MATERIAL SHOWN Start Marker
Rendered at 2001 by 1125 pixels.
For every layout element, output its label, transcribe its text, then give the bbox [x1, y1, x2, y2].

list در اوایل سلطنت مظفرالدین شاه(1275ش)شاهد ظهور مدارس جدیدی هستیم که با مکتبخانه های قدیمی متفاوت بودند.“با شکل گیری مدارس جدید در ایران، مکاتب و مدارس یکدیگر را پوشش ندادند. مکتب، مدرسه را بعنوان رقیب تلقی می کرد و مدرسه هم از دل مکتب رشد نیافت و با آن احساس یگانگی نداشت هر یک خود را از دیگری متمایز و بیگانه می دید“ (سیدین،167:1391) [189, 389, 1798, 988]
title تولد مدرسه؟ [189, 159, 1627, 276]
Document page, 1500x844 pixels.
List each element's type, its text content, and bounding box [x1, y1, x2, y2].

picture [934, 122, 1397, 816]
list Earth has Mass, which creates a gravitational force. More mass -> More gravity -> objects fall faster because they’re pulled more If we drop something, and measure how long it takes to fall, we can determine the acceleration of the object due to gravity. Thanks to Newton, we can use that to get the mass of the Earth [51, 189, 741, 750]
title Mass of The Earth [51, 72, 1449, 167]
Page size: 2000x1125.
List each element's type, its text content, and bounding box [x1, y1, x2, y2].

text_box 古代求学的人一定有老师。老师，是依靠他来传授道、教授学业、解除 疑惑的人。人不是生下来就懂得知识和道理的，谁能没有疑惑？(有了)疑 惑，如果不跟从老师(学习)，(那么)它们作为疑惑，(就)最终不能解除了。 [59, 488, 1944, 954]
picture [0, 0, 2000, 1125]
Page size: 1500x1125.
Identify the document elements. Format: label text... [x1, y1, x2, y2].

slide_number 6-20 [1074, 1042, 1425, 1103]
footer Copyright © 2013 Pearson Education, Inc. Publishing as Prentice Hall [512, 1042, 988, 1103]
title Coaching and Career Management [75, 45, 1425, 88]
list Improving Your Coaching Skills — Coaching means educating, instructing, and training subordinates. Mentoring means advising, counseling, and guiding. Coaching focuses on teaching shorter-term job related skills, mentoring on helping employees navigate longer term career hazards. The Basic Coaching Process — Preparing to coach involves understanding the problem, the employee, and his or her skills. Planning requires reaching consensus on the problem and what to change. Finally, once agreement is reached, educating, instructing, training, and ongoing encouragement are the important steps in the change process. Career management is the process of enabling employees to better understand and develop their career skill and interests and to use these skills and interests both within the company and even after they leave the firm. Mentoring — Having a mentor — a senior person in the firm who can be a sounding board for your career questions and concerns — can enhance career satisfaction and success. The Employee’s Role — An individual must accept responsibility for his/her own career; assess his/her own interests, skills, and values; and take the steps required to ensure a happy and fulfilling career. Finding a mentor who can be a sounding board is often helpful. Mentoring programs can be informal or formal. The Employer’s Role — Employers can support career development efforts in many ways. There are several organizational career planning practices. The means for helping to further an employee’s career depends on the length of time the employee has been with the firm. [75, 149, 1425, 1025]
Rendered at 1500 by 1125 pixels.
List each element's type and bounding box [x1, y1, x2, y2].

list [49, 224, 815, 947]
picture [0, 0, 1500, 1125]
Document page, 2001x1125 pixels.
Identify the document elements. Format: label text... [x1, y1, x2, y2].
MATERIAL SHOWN End Marker
◆ WHAT IS NEEDED:
The data above must be returned in full, exactly as written.

◆ TASK SOLUTION:
Rendered at 2001 by 1125 pixels.
For every layout element, output its label, transcribe its text, then give the bbox [x1, y1, x2, y2].

list در اوایل سلطنت مظفرالدین شاه(1275ش)شاهد ظهور مدارس جدیدی هستیم که با مکتبخانه های قدیمی متفاوت بودند.“با شکل گیری مدارس جدید در ایران، مکاتب و مدارس یکدیگر را پوشش ندادند. مکتب، مدرسه را بعنوان رقیب تلقی می کرد و مدرسه هم از دل مکتب رشد نیافت و با آن احساس یگانگی نداشت هر یک خود را از دیگری متمایز و بیگانه می دید“ (سیدین،167:1391) [189, 389, 1798, 988]
title تولد مدرسه؟ [189, 159, 1627, 276]
Document page, 1500x844 pixels.
List each element's type, its text content, and bounding box [x1, y1, x2, y2].

picture [934, 122, 1397, 816]
list Earth has Mass, which creates a gravitational force. More mass -> More gravity -> objects fall faster because they’re pulled more If we drop something, and measure how long it takes to fall, we can determine the acceleration of the object due to gravity. Thanks to Newton, we can use that to get the mass of the Earth [51, 189, 741, 750]
title Mass of The Earth [51, 72, 1449, 167]
Page size: 2000x1125.
List each element's type, its text content, and bounding box [x1, y1, x2, y2].

text_box 古代求学的人一定有老师。老师，是依靠他来传授道、教授学业、解除 疑惑的人。人不是生下来就懂得知识和道理的，谁能没有疑惑？(有了)疑 惑，如果不跟从老师(学习)，(那么)它们作为疑惑，(就)最终不能解除了。 [59, 488, 1944, 954]
picture [0, 0, 2000, 1125]
Page size: 1500x1125.
Identify the document elements. Format: label text... [x1, y1, x2, y2].

slide_number 6-20 [1074, 1042, 1425, 1103]
footer Copyright © 2013 Pearson Education, Inc. Publishing as Prentice Hall [512, 1042, 988, 1103]
title Coaching and Career Management [75, 45, 1425, 88]
list Improving Your Coaching Skills — Coaching means educating, instructing, and training subordinates. Mentoring means advising, counseling, and guiding. Coaching focuses on teaching shorter-term job related skills, mentoring on helping employees navigate longer term career hazards. The Basic Coaching Process — Preparing to coach involves understanding the problem, the employee, and his or her skills. Planning requires reaching consensus on the problem and what to change. Finally, once agreement is reached, educating, instructing, training, and ongoing encouragement are the important steps in the change process. Career management is the process of enabling employees to better understand and develop their career skill and interests and to use these skills and interests both within the company and even after they leave the firm. Mentoring — Having a mentor — a senior person in the firm who can be a sounding board for your career questions and concerns — can enhance career satisfaction and success. The Employee’s Role — An individual must accept responsibility for his/her own career; assess his/her own interests, skills, and values; and take the steps required to ensure a happy and fulfilling career. Finding a mentor who can be a sounding board is often helpful. Mentoring programs can be informal or formal. The Employer’s Role — Employers can support career development efforts in many ways. There are several organizational career planning practices. The means for helping to further an employee’s career depends on the length of time the employee has been with the firm. [75, 149, 1425, 1025]
Rendered at 1500 by 1125 pixels.
List each element's type and bounding box [x1, y1, x2, y2].

list [49, 224, 815, 947]
picture [0, 0, 1500, 1125]
Document page, 2001x1125 pixels.
Identify the document elements. Format: label text... [x1, y1, x2, y2].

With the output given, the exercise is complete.